Des glissements de terrain, provoqués par les intempéries meurtrières (20 morts en deux mois) en Bolivie, ont détruit ce week-end 150 maisons à La Paz.
Selon les autorités, ces glissements de terrain n'ont fait aucune victime pour la simple et bonne raison que les zones menacées avaient été évacuées. Dès samedi l'alerte avait en effet été lancée et des habitations avaient été évacuées.
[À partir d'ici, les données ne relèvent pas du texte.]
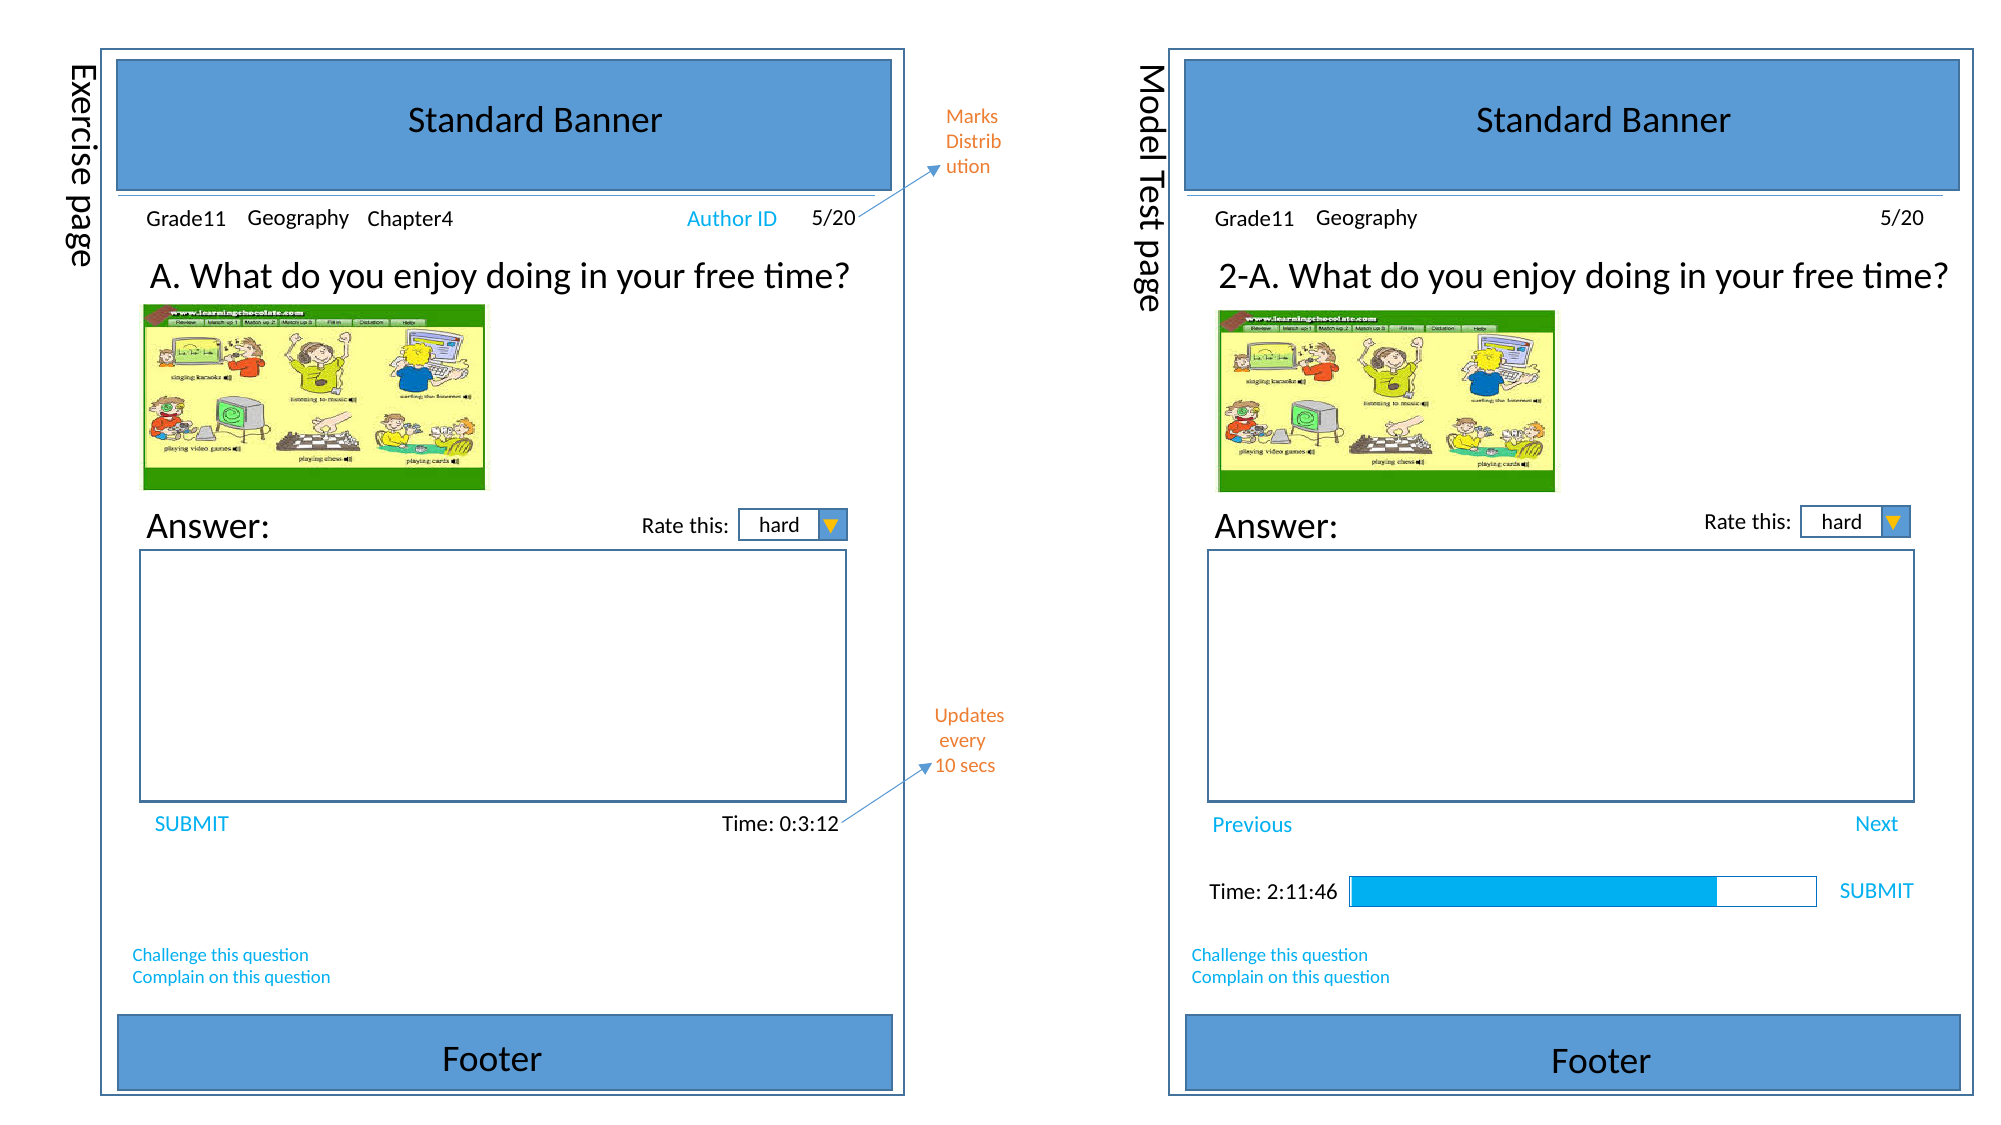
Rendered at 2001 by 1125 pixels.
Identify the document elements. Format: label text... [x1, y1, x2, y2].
Selon la mairie de La Paz, "400 à 500 maisons au total ont été affectées par des glissements ou affaissements de terrain, "mouvements qui restent actifs et se poursuivent" a indiqué le responsable de communication de la maire, Edwin Herrera. Ces mouvements continus sont provoqués par la fragilisation accrue du sous-sol, gorgé d'eau en raison de pluies supérieures à la normale.
Les maisons touchées sont situées sur le versant est de la capitale encaissée un fond d'une vallée étroite. Huit quartiers sont affectés, dans une zone périurbaine d'environ neuf hectares où la construction est plus ou moins contrôlée.
Selon la mairie, 100.000 personnes à La Paz sont privés d'eau potable dimanche dans ce secteur. L'école sera fermée lundi.
Six des neuf provinces de Bolivie sont depuis deux mois frappées par des précipitations exceptionnelles, attribuées au phénomène climatique La Nina, et qui ont provoqué des inondations, des glissements de terrain et des coupures de routes.
Depuis le début de l'année, 20 personnes ont péri, la majorité emportées par des rivières en crue, et 11.000 familles sont sinistrées à travers le pays, selon le dernier bilan de la Défense civile ce week-end.